1) Midieval cultures tend to be agricultural; these inspire large families, and multi-generation houses. A farmhouse could have a set of grandparents, a set of parents, and ~4-5 kids, easy. Add in a farm hand, and that's 10... put a bunch of those around the city.
They suggested 11 buildings were random structures; often business people live in their work buildings; the blacksmith lives not in the forge itself, but in an attached living area; as do his apprentice(s). Same for the baker, the priest, the general store owner, etc. If the church is 1 building, that's 10 buildings with ~5-10 occupants, and 6 houses, with 5-10 occupants... Even at max, that's 150 +priest and acolyte(s) in the town proper. That leaves 800 people to make up... which is quite a few.
Then again, in a story I read recently, the master/apprentice ratio was more like 1/20. Master had 2 senior apprentices, 8 midling apprentices, and ~10 noobs. Also had a couple other adults helping manage the crowd; a cook, a teacher, etc. Took in 8 year olds, taught them reading, writing, math, and thier trade(gemcutting), released them 9 years later as journeymen.. the ones who stayed that long. Only 2 made it out of each yearly n00b class of 10. Others moved to less prestigious shops.

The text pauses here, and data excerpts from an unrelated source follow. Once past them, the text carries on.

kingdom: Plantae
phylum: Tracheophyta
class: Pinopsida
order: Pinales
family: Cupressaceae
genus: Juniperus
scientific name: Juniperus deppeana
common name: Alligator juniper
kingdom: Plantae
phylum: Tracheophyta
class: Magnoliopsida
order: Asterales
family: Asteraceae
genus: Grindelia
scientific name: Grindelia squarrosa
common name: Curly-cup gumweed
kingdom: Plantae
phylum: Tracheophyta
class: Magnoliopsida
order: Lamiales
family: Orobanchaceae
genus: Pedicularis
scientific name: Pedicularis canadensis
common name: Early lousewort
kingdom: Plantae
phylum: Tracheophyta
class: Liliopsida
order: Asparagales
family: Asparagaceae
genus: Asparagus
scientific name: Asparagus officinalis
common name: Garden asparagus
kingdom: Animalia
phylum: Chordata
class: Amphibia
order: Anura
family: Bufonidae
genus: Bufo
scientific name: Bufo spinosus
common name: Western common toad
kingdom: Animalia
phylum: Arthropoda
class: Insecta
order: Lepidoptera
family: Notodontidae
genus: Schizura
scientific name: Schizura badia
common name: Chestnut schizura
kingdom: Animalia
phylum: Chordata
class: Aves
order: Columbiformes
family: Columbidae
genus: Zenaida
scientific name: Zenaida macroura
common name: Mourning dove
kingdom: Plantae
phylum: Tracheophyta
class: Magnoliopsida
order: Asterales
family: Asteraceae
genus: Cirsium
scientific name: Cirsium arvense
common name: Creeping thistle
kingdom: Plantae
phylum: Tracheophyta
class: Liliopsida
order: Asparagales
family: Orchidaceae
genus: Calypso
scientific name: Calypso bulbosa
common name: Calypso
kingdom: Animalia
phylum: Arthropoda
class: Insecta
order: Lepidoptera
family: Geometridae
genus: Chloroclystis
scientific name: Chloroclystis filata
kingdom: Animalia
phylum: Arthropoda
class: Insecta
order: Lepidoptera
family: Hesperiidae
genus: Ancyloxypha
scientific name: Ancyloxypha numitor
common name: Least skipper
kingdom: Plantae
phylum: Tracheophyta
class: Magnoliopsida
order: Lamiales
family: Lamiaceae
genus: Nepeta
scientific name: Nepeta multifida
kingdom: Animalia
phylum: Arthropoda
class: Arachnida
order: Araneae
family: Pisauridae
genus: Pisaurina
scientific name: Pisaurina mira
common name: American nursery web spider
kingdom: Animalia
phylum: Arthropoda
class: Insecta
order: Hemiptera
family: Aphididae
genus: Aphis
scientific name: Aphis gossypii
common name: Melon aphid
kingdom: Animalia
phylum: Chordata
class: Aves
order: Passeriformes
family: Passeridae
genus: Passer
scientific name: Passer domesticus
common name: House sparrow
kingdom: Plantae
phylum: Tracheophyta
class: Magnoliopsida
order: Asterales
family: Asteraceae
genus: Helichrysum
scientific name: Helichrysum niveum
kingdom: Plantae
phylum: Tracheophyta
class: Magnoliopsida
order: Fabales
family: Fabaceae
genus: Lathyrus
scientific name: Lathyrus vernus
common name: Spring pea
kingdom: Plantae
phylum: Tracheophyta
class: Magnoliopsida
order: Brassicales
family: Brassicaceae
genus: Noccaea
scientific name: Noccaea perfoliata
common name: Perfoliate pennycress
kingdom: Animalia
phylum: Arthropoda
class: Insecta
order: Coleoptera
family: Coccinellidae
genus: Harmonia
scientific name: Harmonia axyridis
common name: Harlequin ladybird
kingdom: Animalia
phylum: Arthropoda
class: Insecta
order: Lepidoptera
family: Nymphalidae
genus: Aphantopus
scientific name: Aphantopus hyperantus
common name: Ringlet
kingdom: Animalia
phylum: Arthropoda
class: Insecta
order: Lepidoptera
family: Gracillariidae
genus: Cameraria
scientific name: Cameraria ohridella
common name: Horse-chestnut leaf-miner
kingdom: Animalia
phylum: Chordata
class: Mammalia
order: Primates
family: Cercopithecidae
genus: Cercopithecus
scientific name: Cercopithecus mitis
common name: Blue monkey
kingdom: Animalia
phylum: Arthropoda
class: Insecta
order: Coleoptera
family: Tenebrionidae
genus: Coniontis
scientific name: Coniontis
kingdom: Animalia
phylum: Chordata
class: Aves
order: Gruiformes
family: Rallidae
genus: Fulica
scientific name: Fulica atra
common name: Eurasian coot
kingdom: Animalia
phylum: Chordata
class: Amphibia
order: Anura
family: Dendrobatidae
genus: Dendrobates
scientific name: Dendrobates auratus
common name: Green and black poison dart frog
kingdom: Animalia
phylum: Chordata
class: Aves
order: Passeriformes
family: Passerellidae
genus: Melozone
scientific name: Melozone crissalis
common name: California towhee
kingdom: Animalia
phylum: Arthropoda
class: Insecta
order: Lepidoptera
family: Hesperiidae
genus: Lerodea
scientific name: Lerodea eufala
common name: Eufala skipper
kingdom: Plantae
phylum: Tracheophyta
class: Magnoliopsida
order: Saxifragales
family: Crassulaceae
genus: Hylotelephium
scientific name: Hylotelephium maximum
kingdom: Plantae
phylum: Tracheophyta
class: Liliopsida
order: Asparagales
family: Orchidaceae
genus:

So if some of those random buildings are craft-shops like that... we're still short a bunch. Eighty out-lying farms seems like a LOT for a village. Even 40 seems like a lot; and 20 people on a farm seems like it'd be... cozy; and I thought all adventurers came from farms where they were raised by their parents alone, and half the time one of them was already dead, too.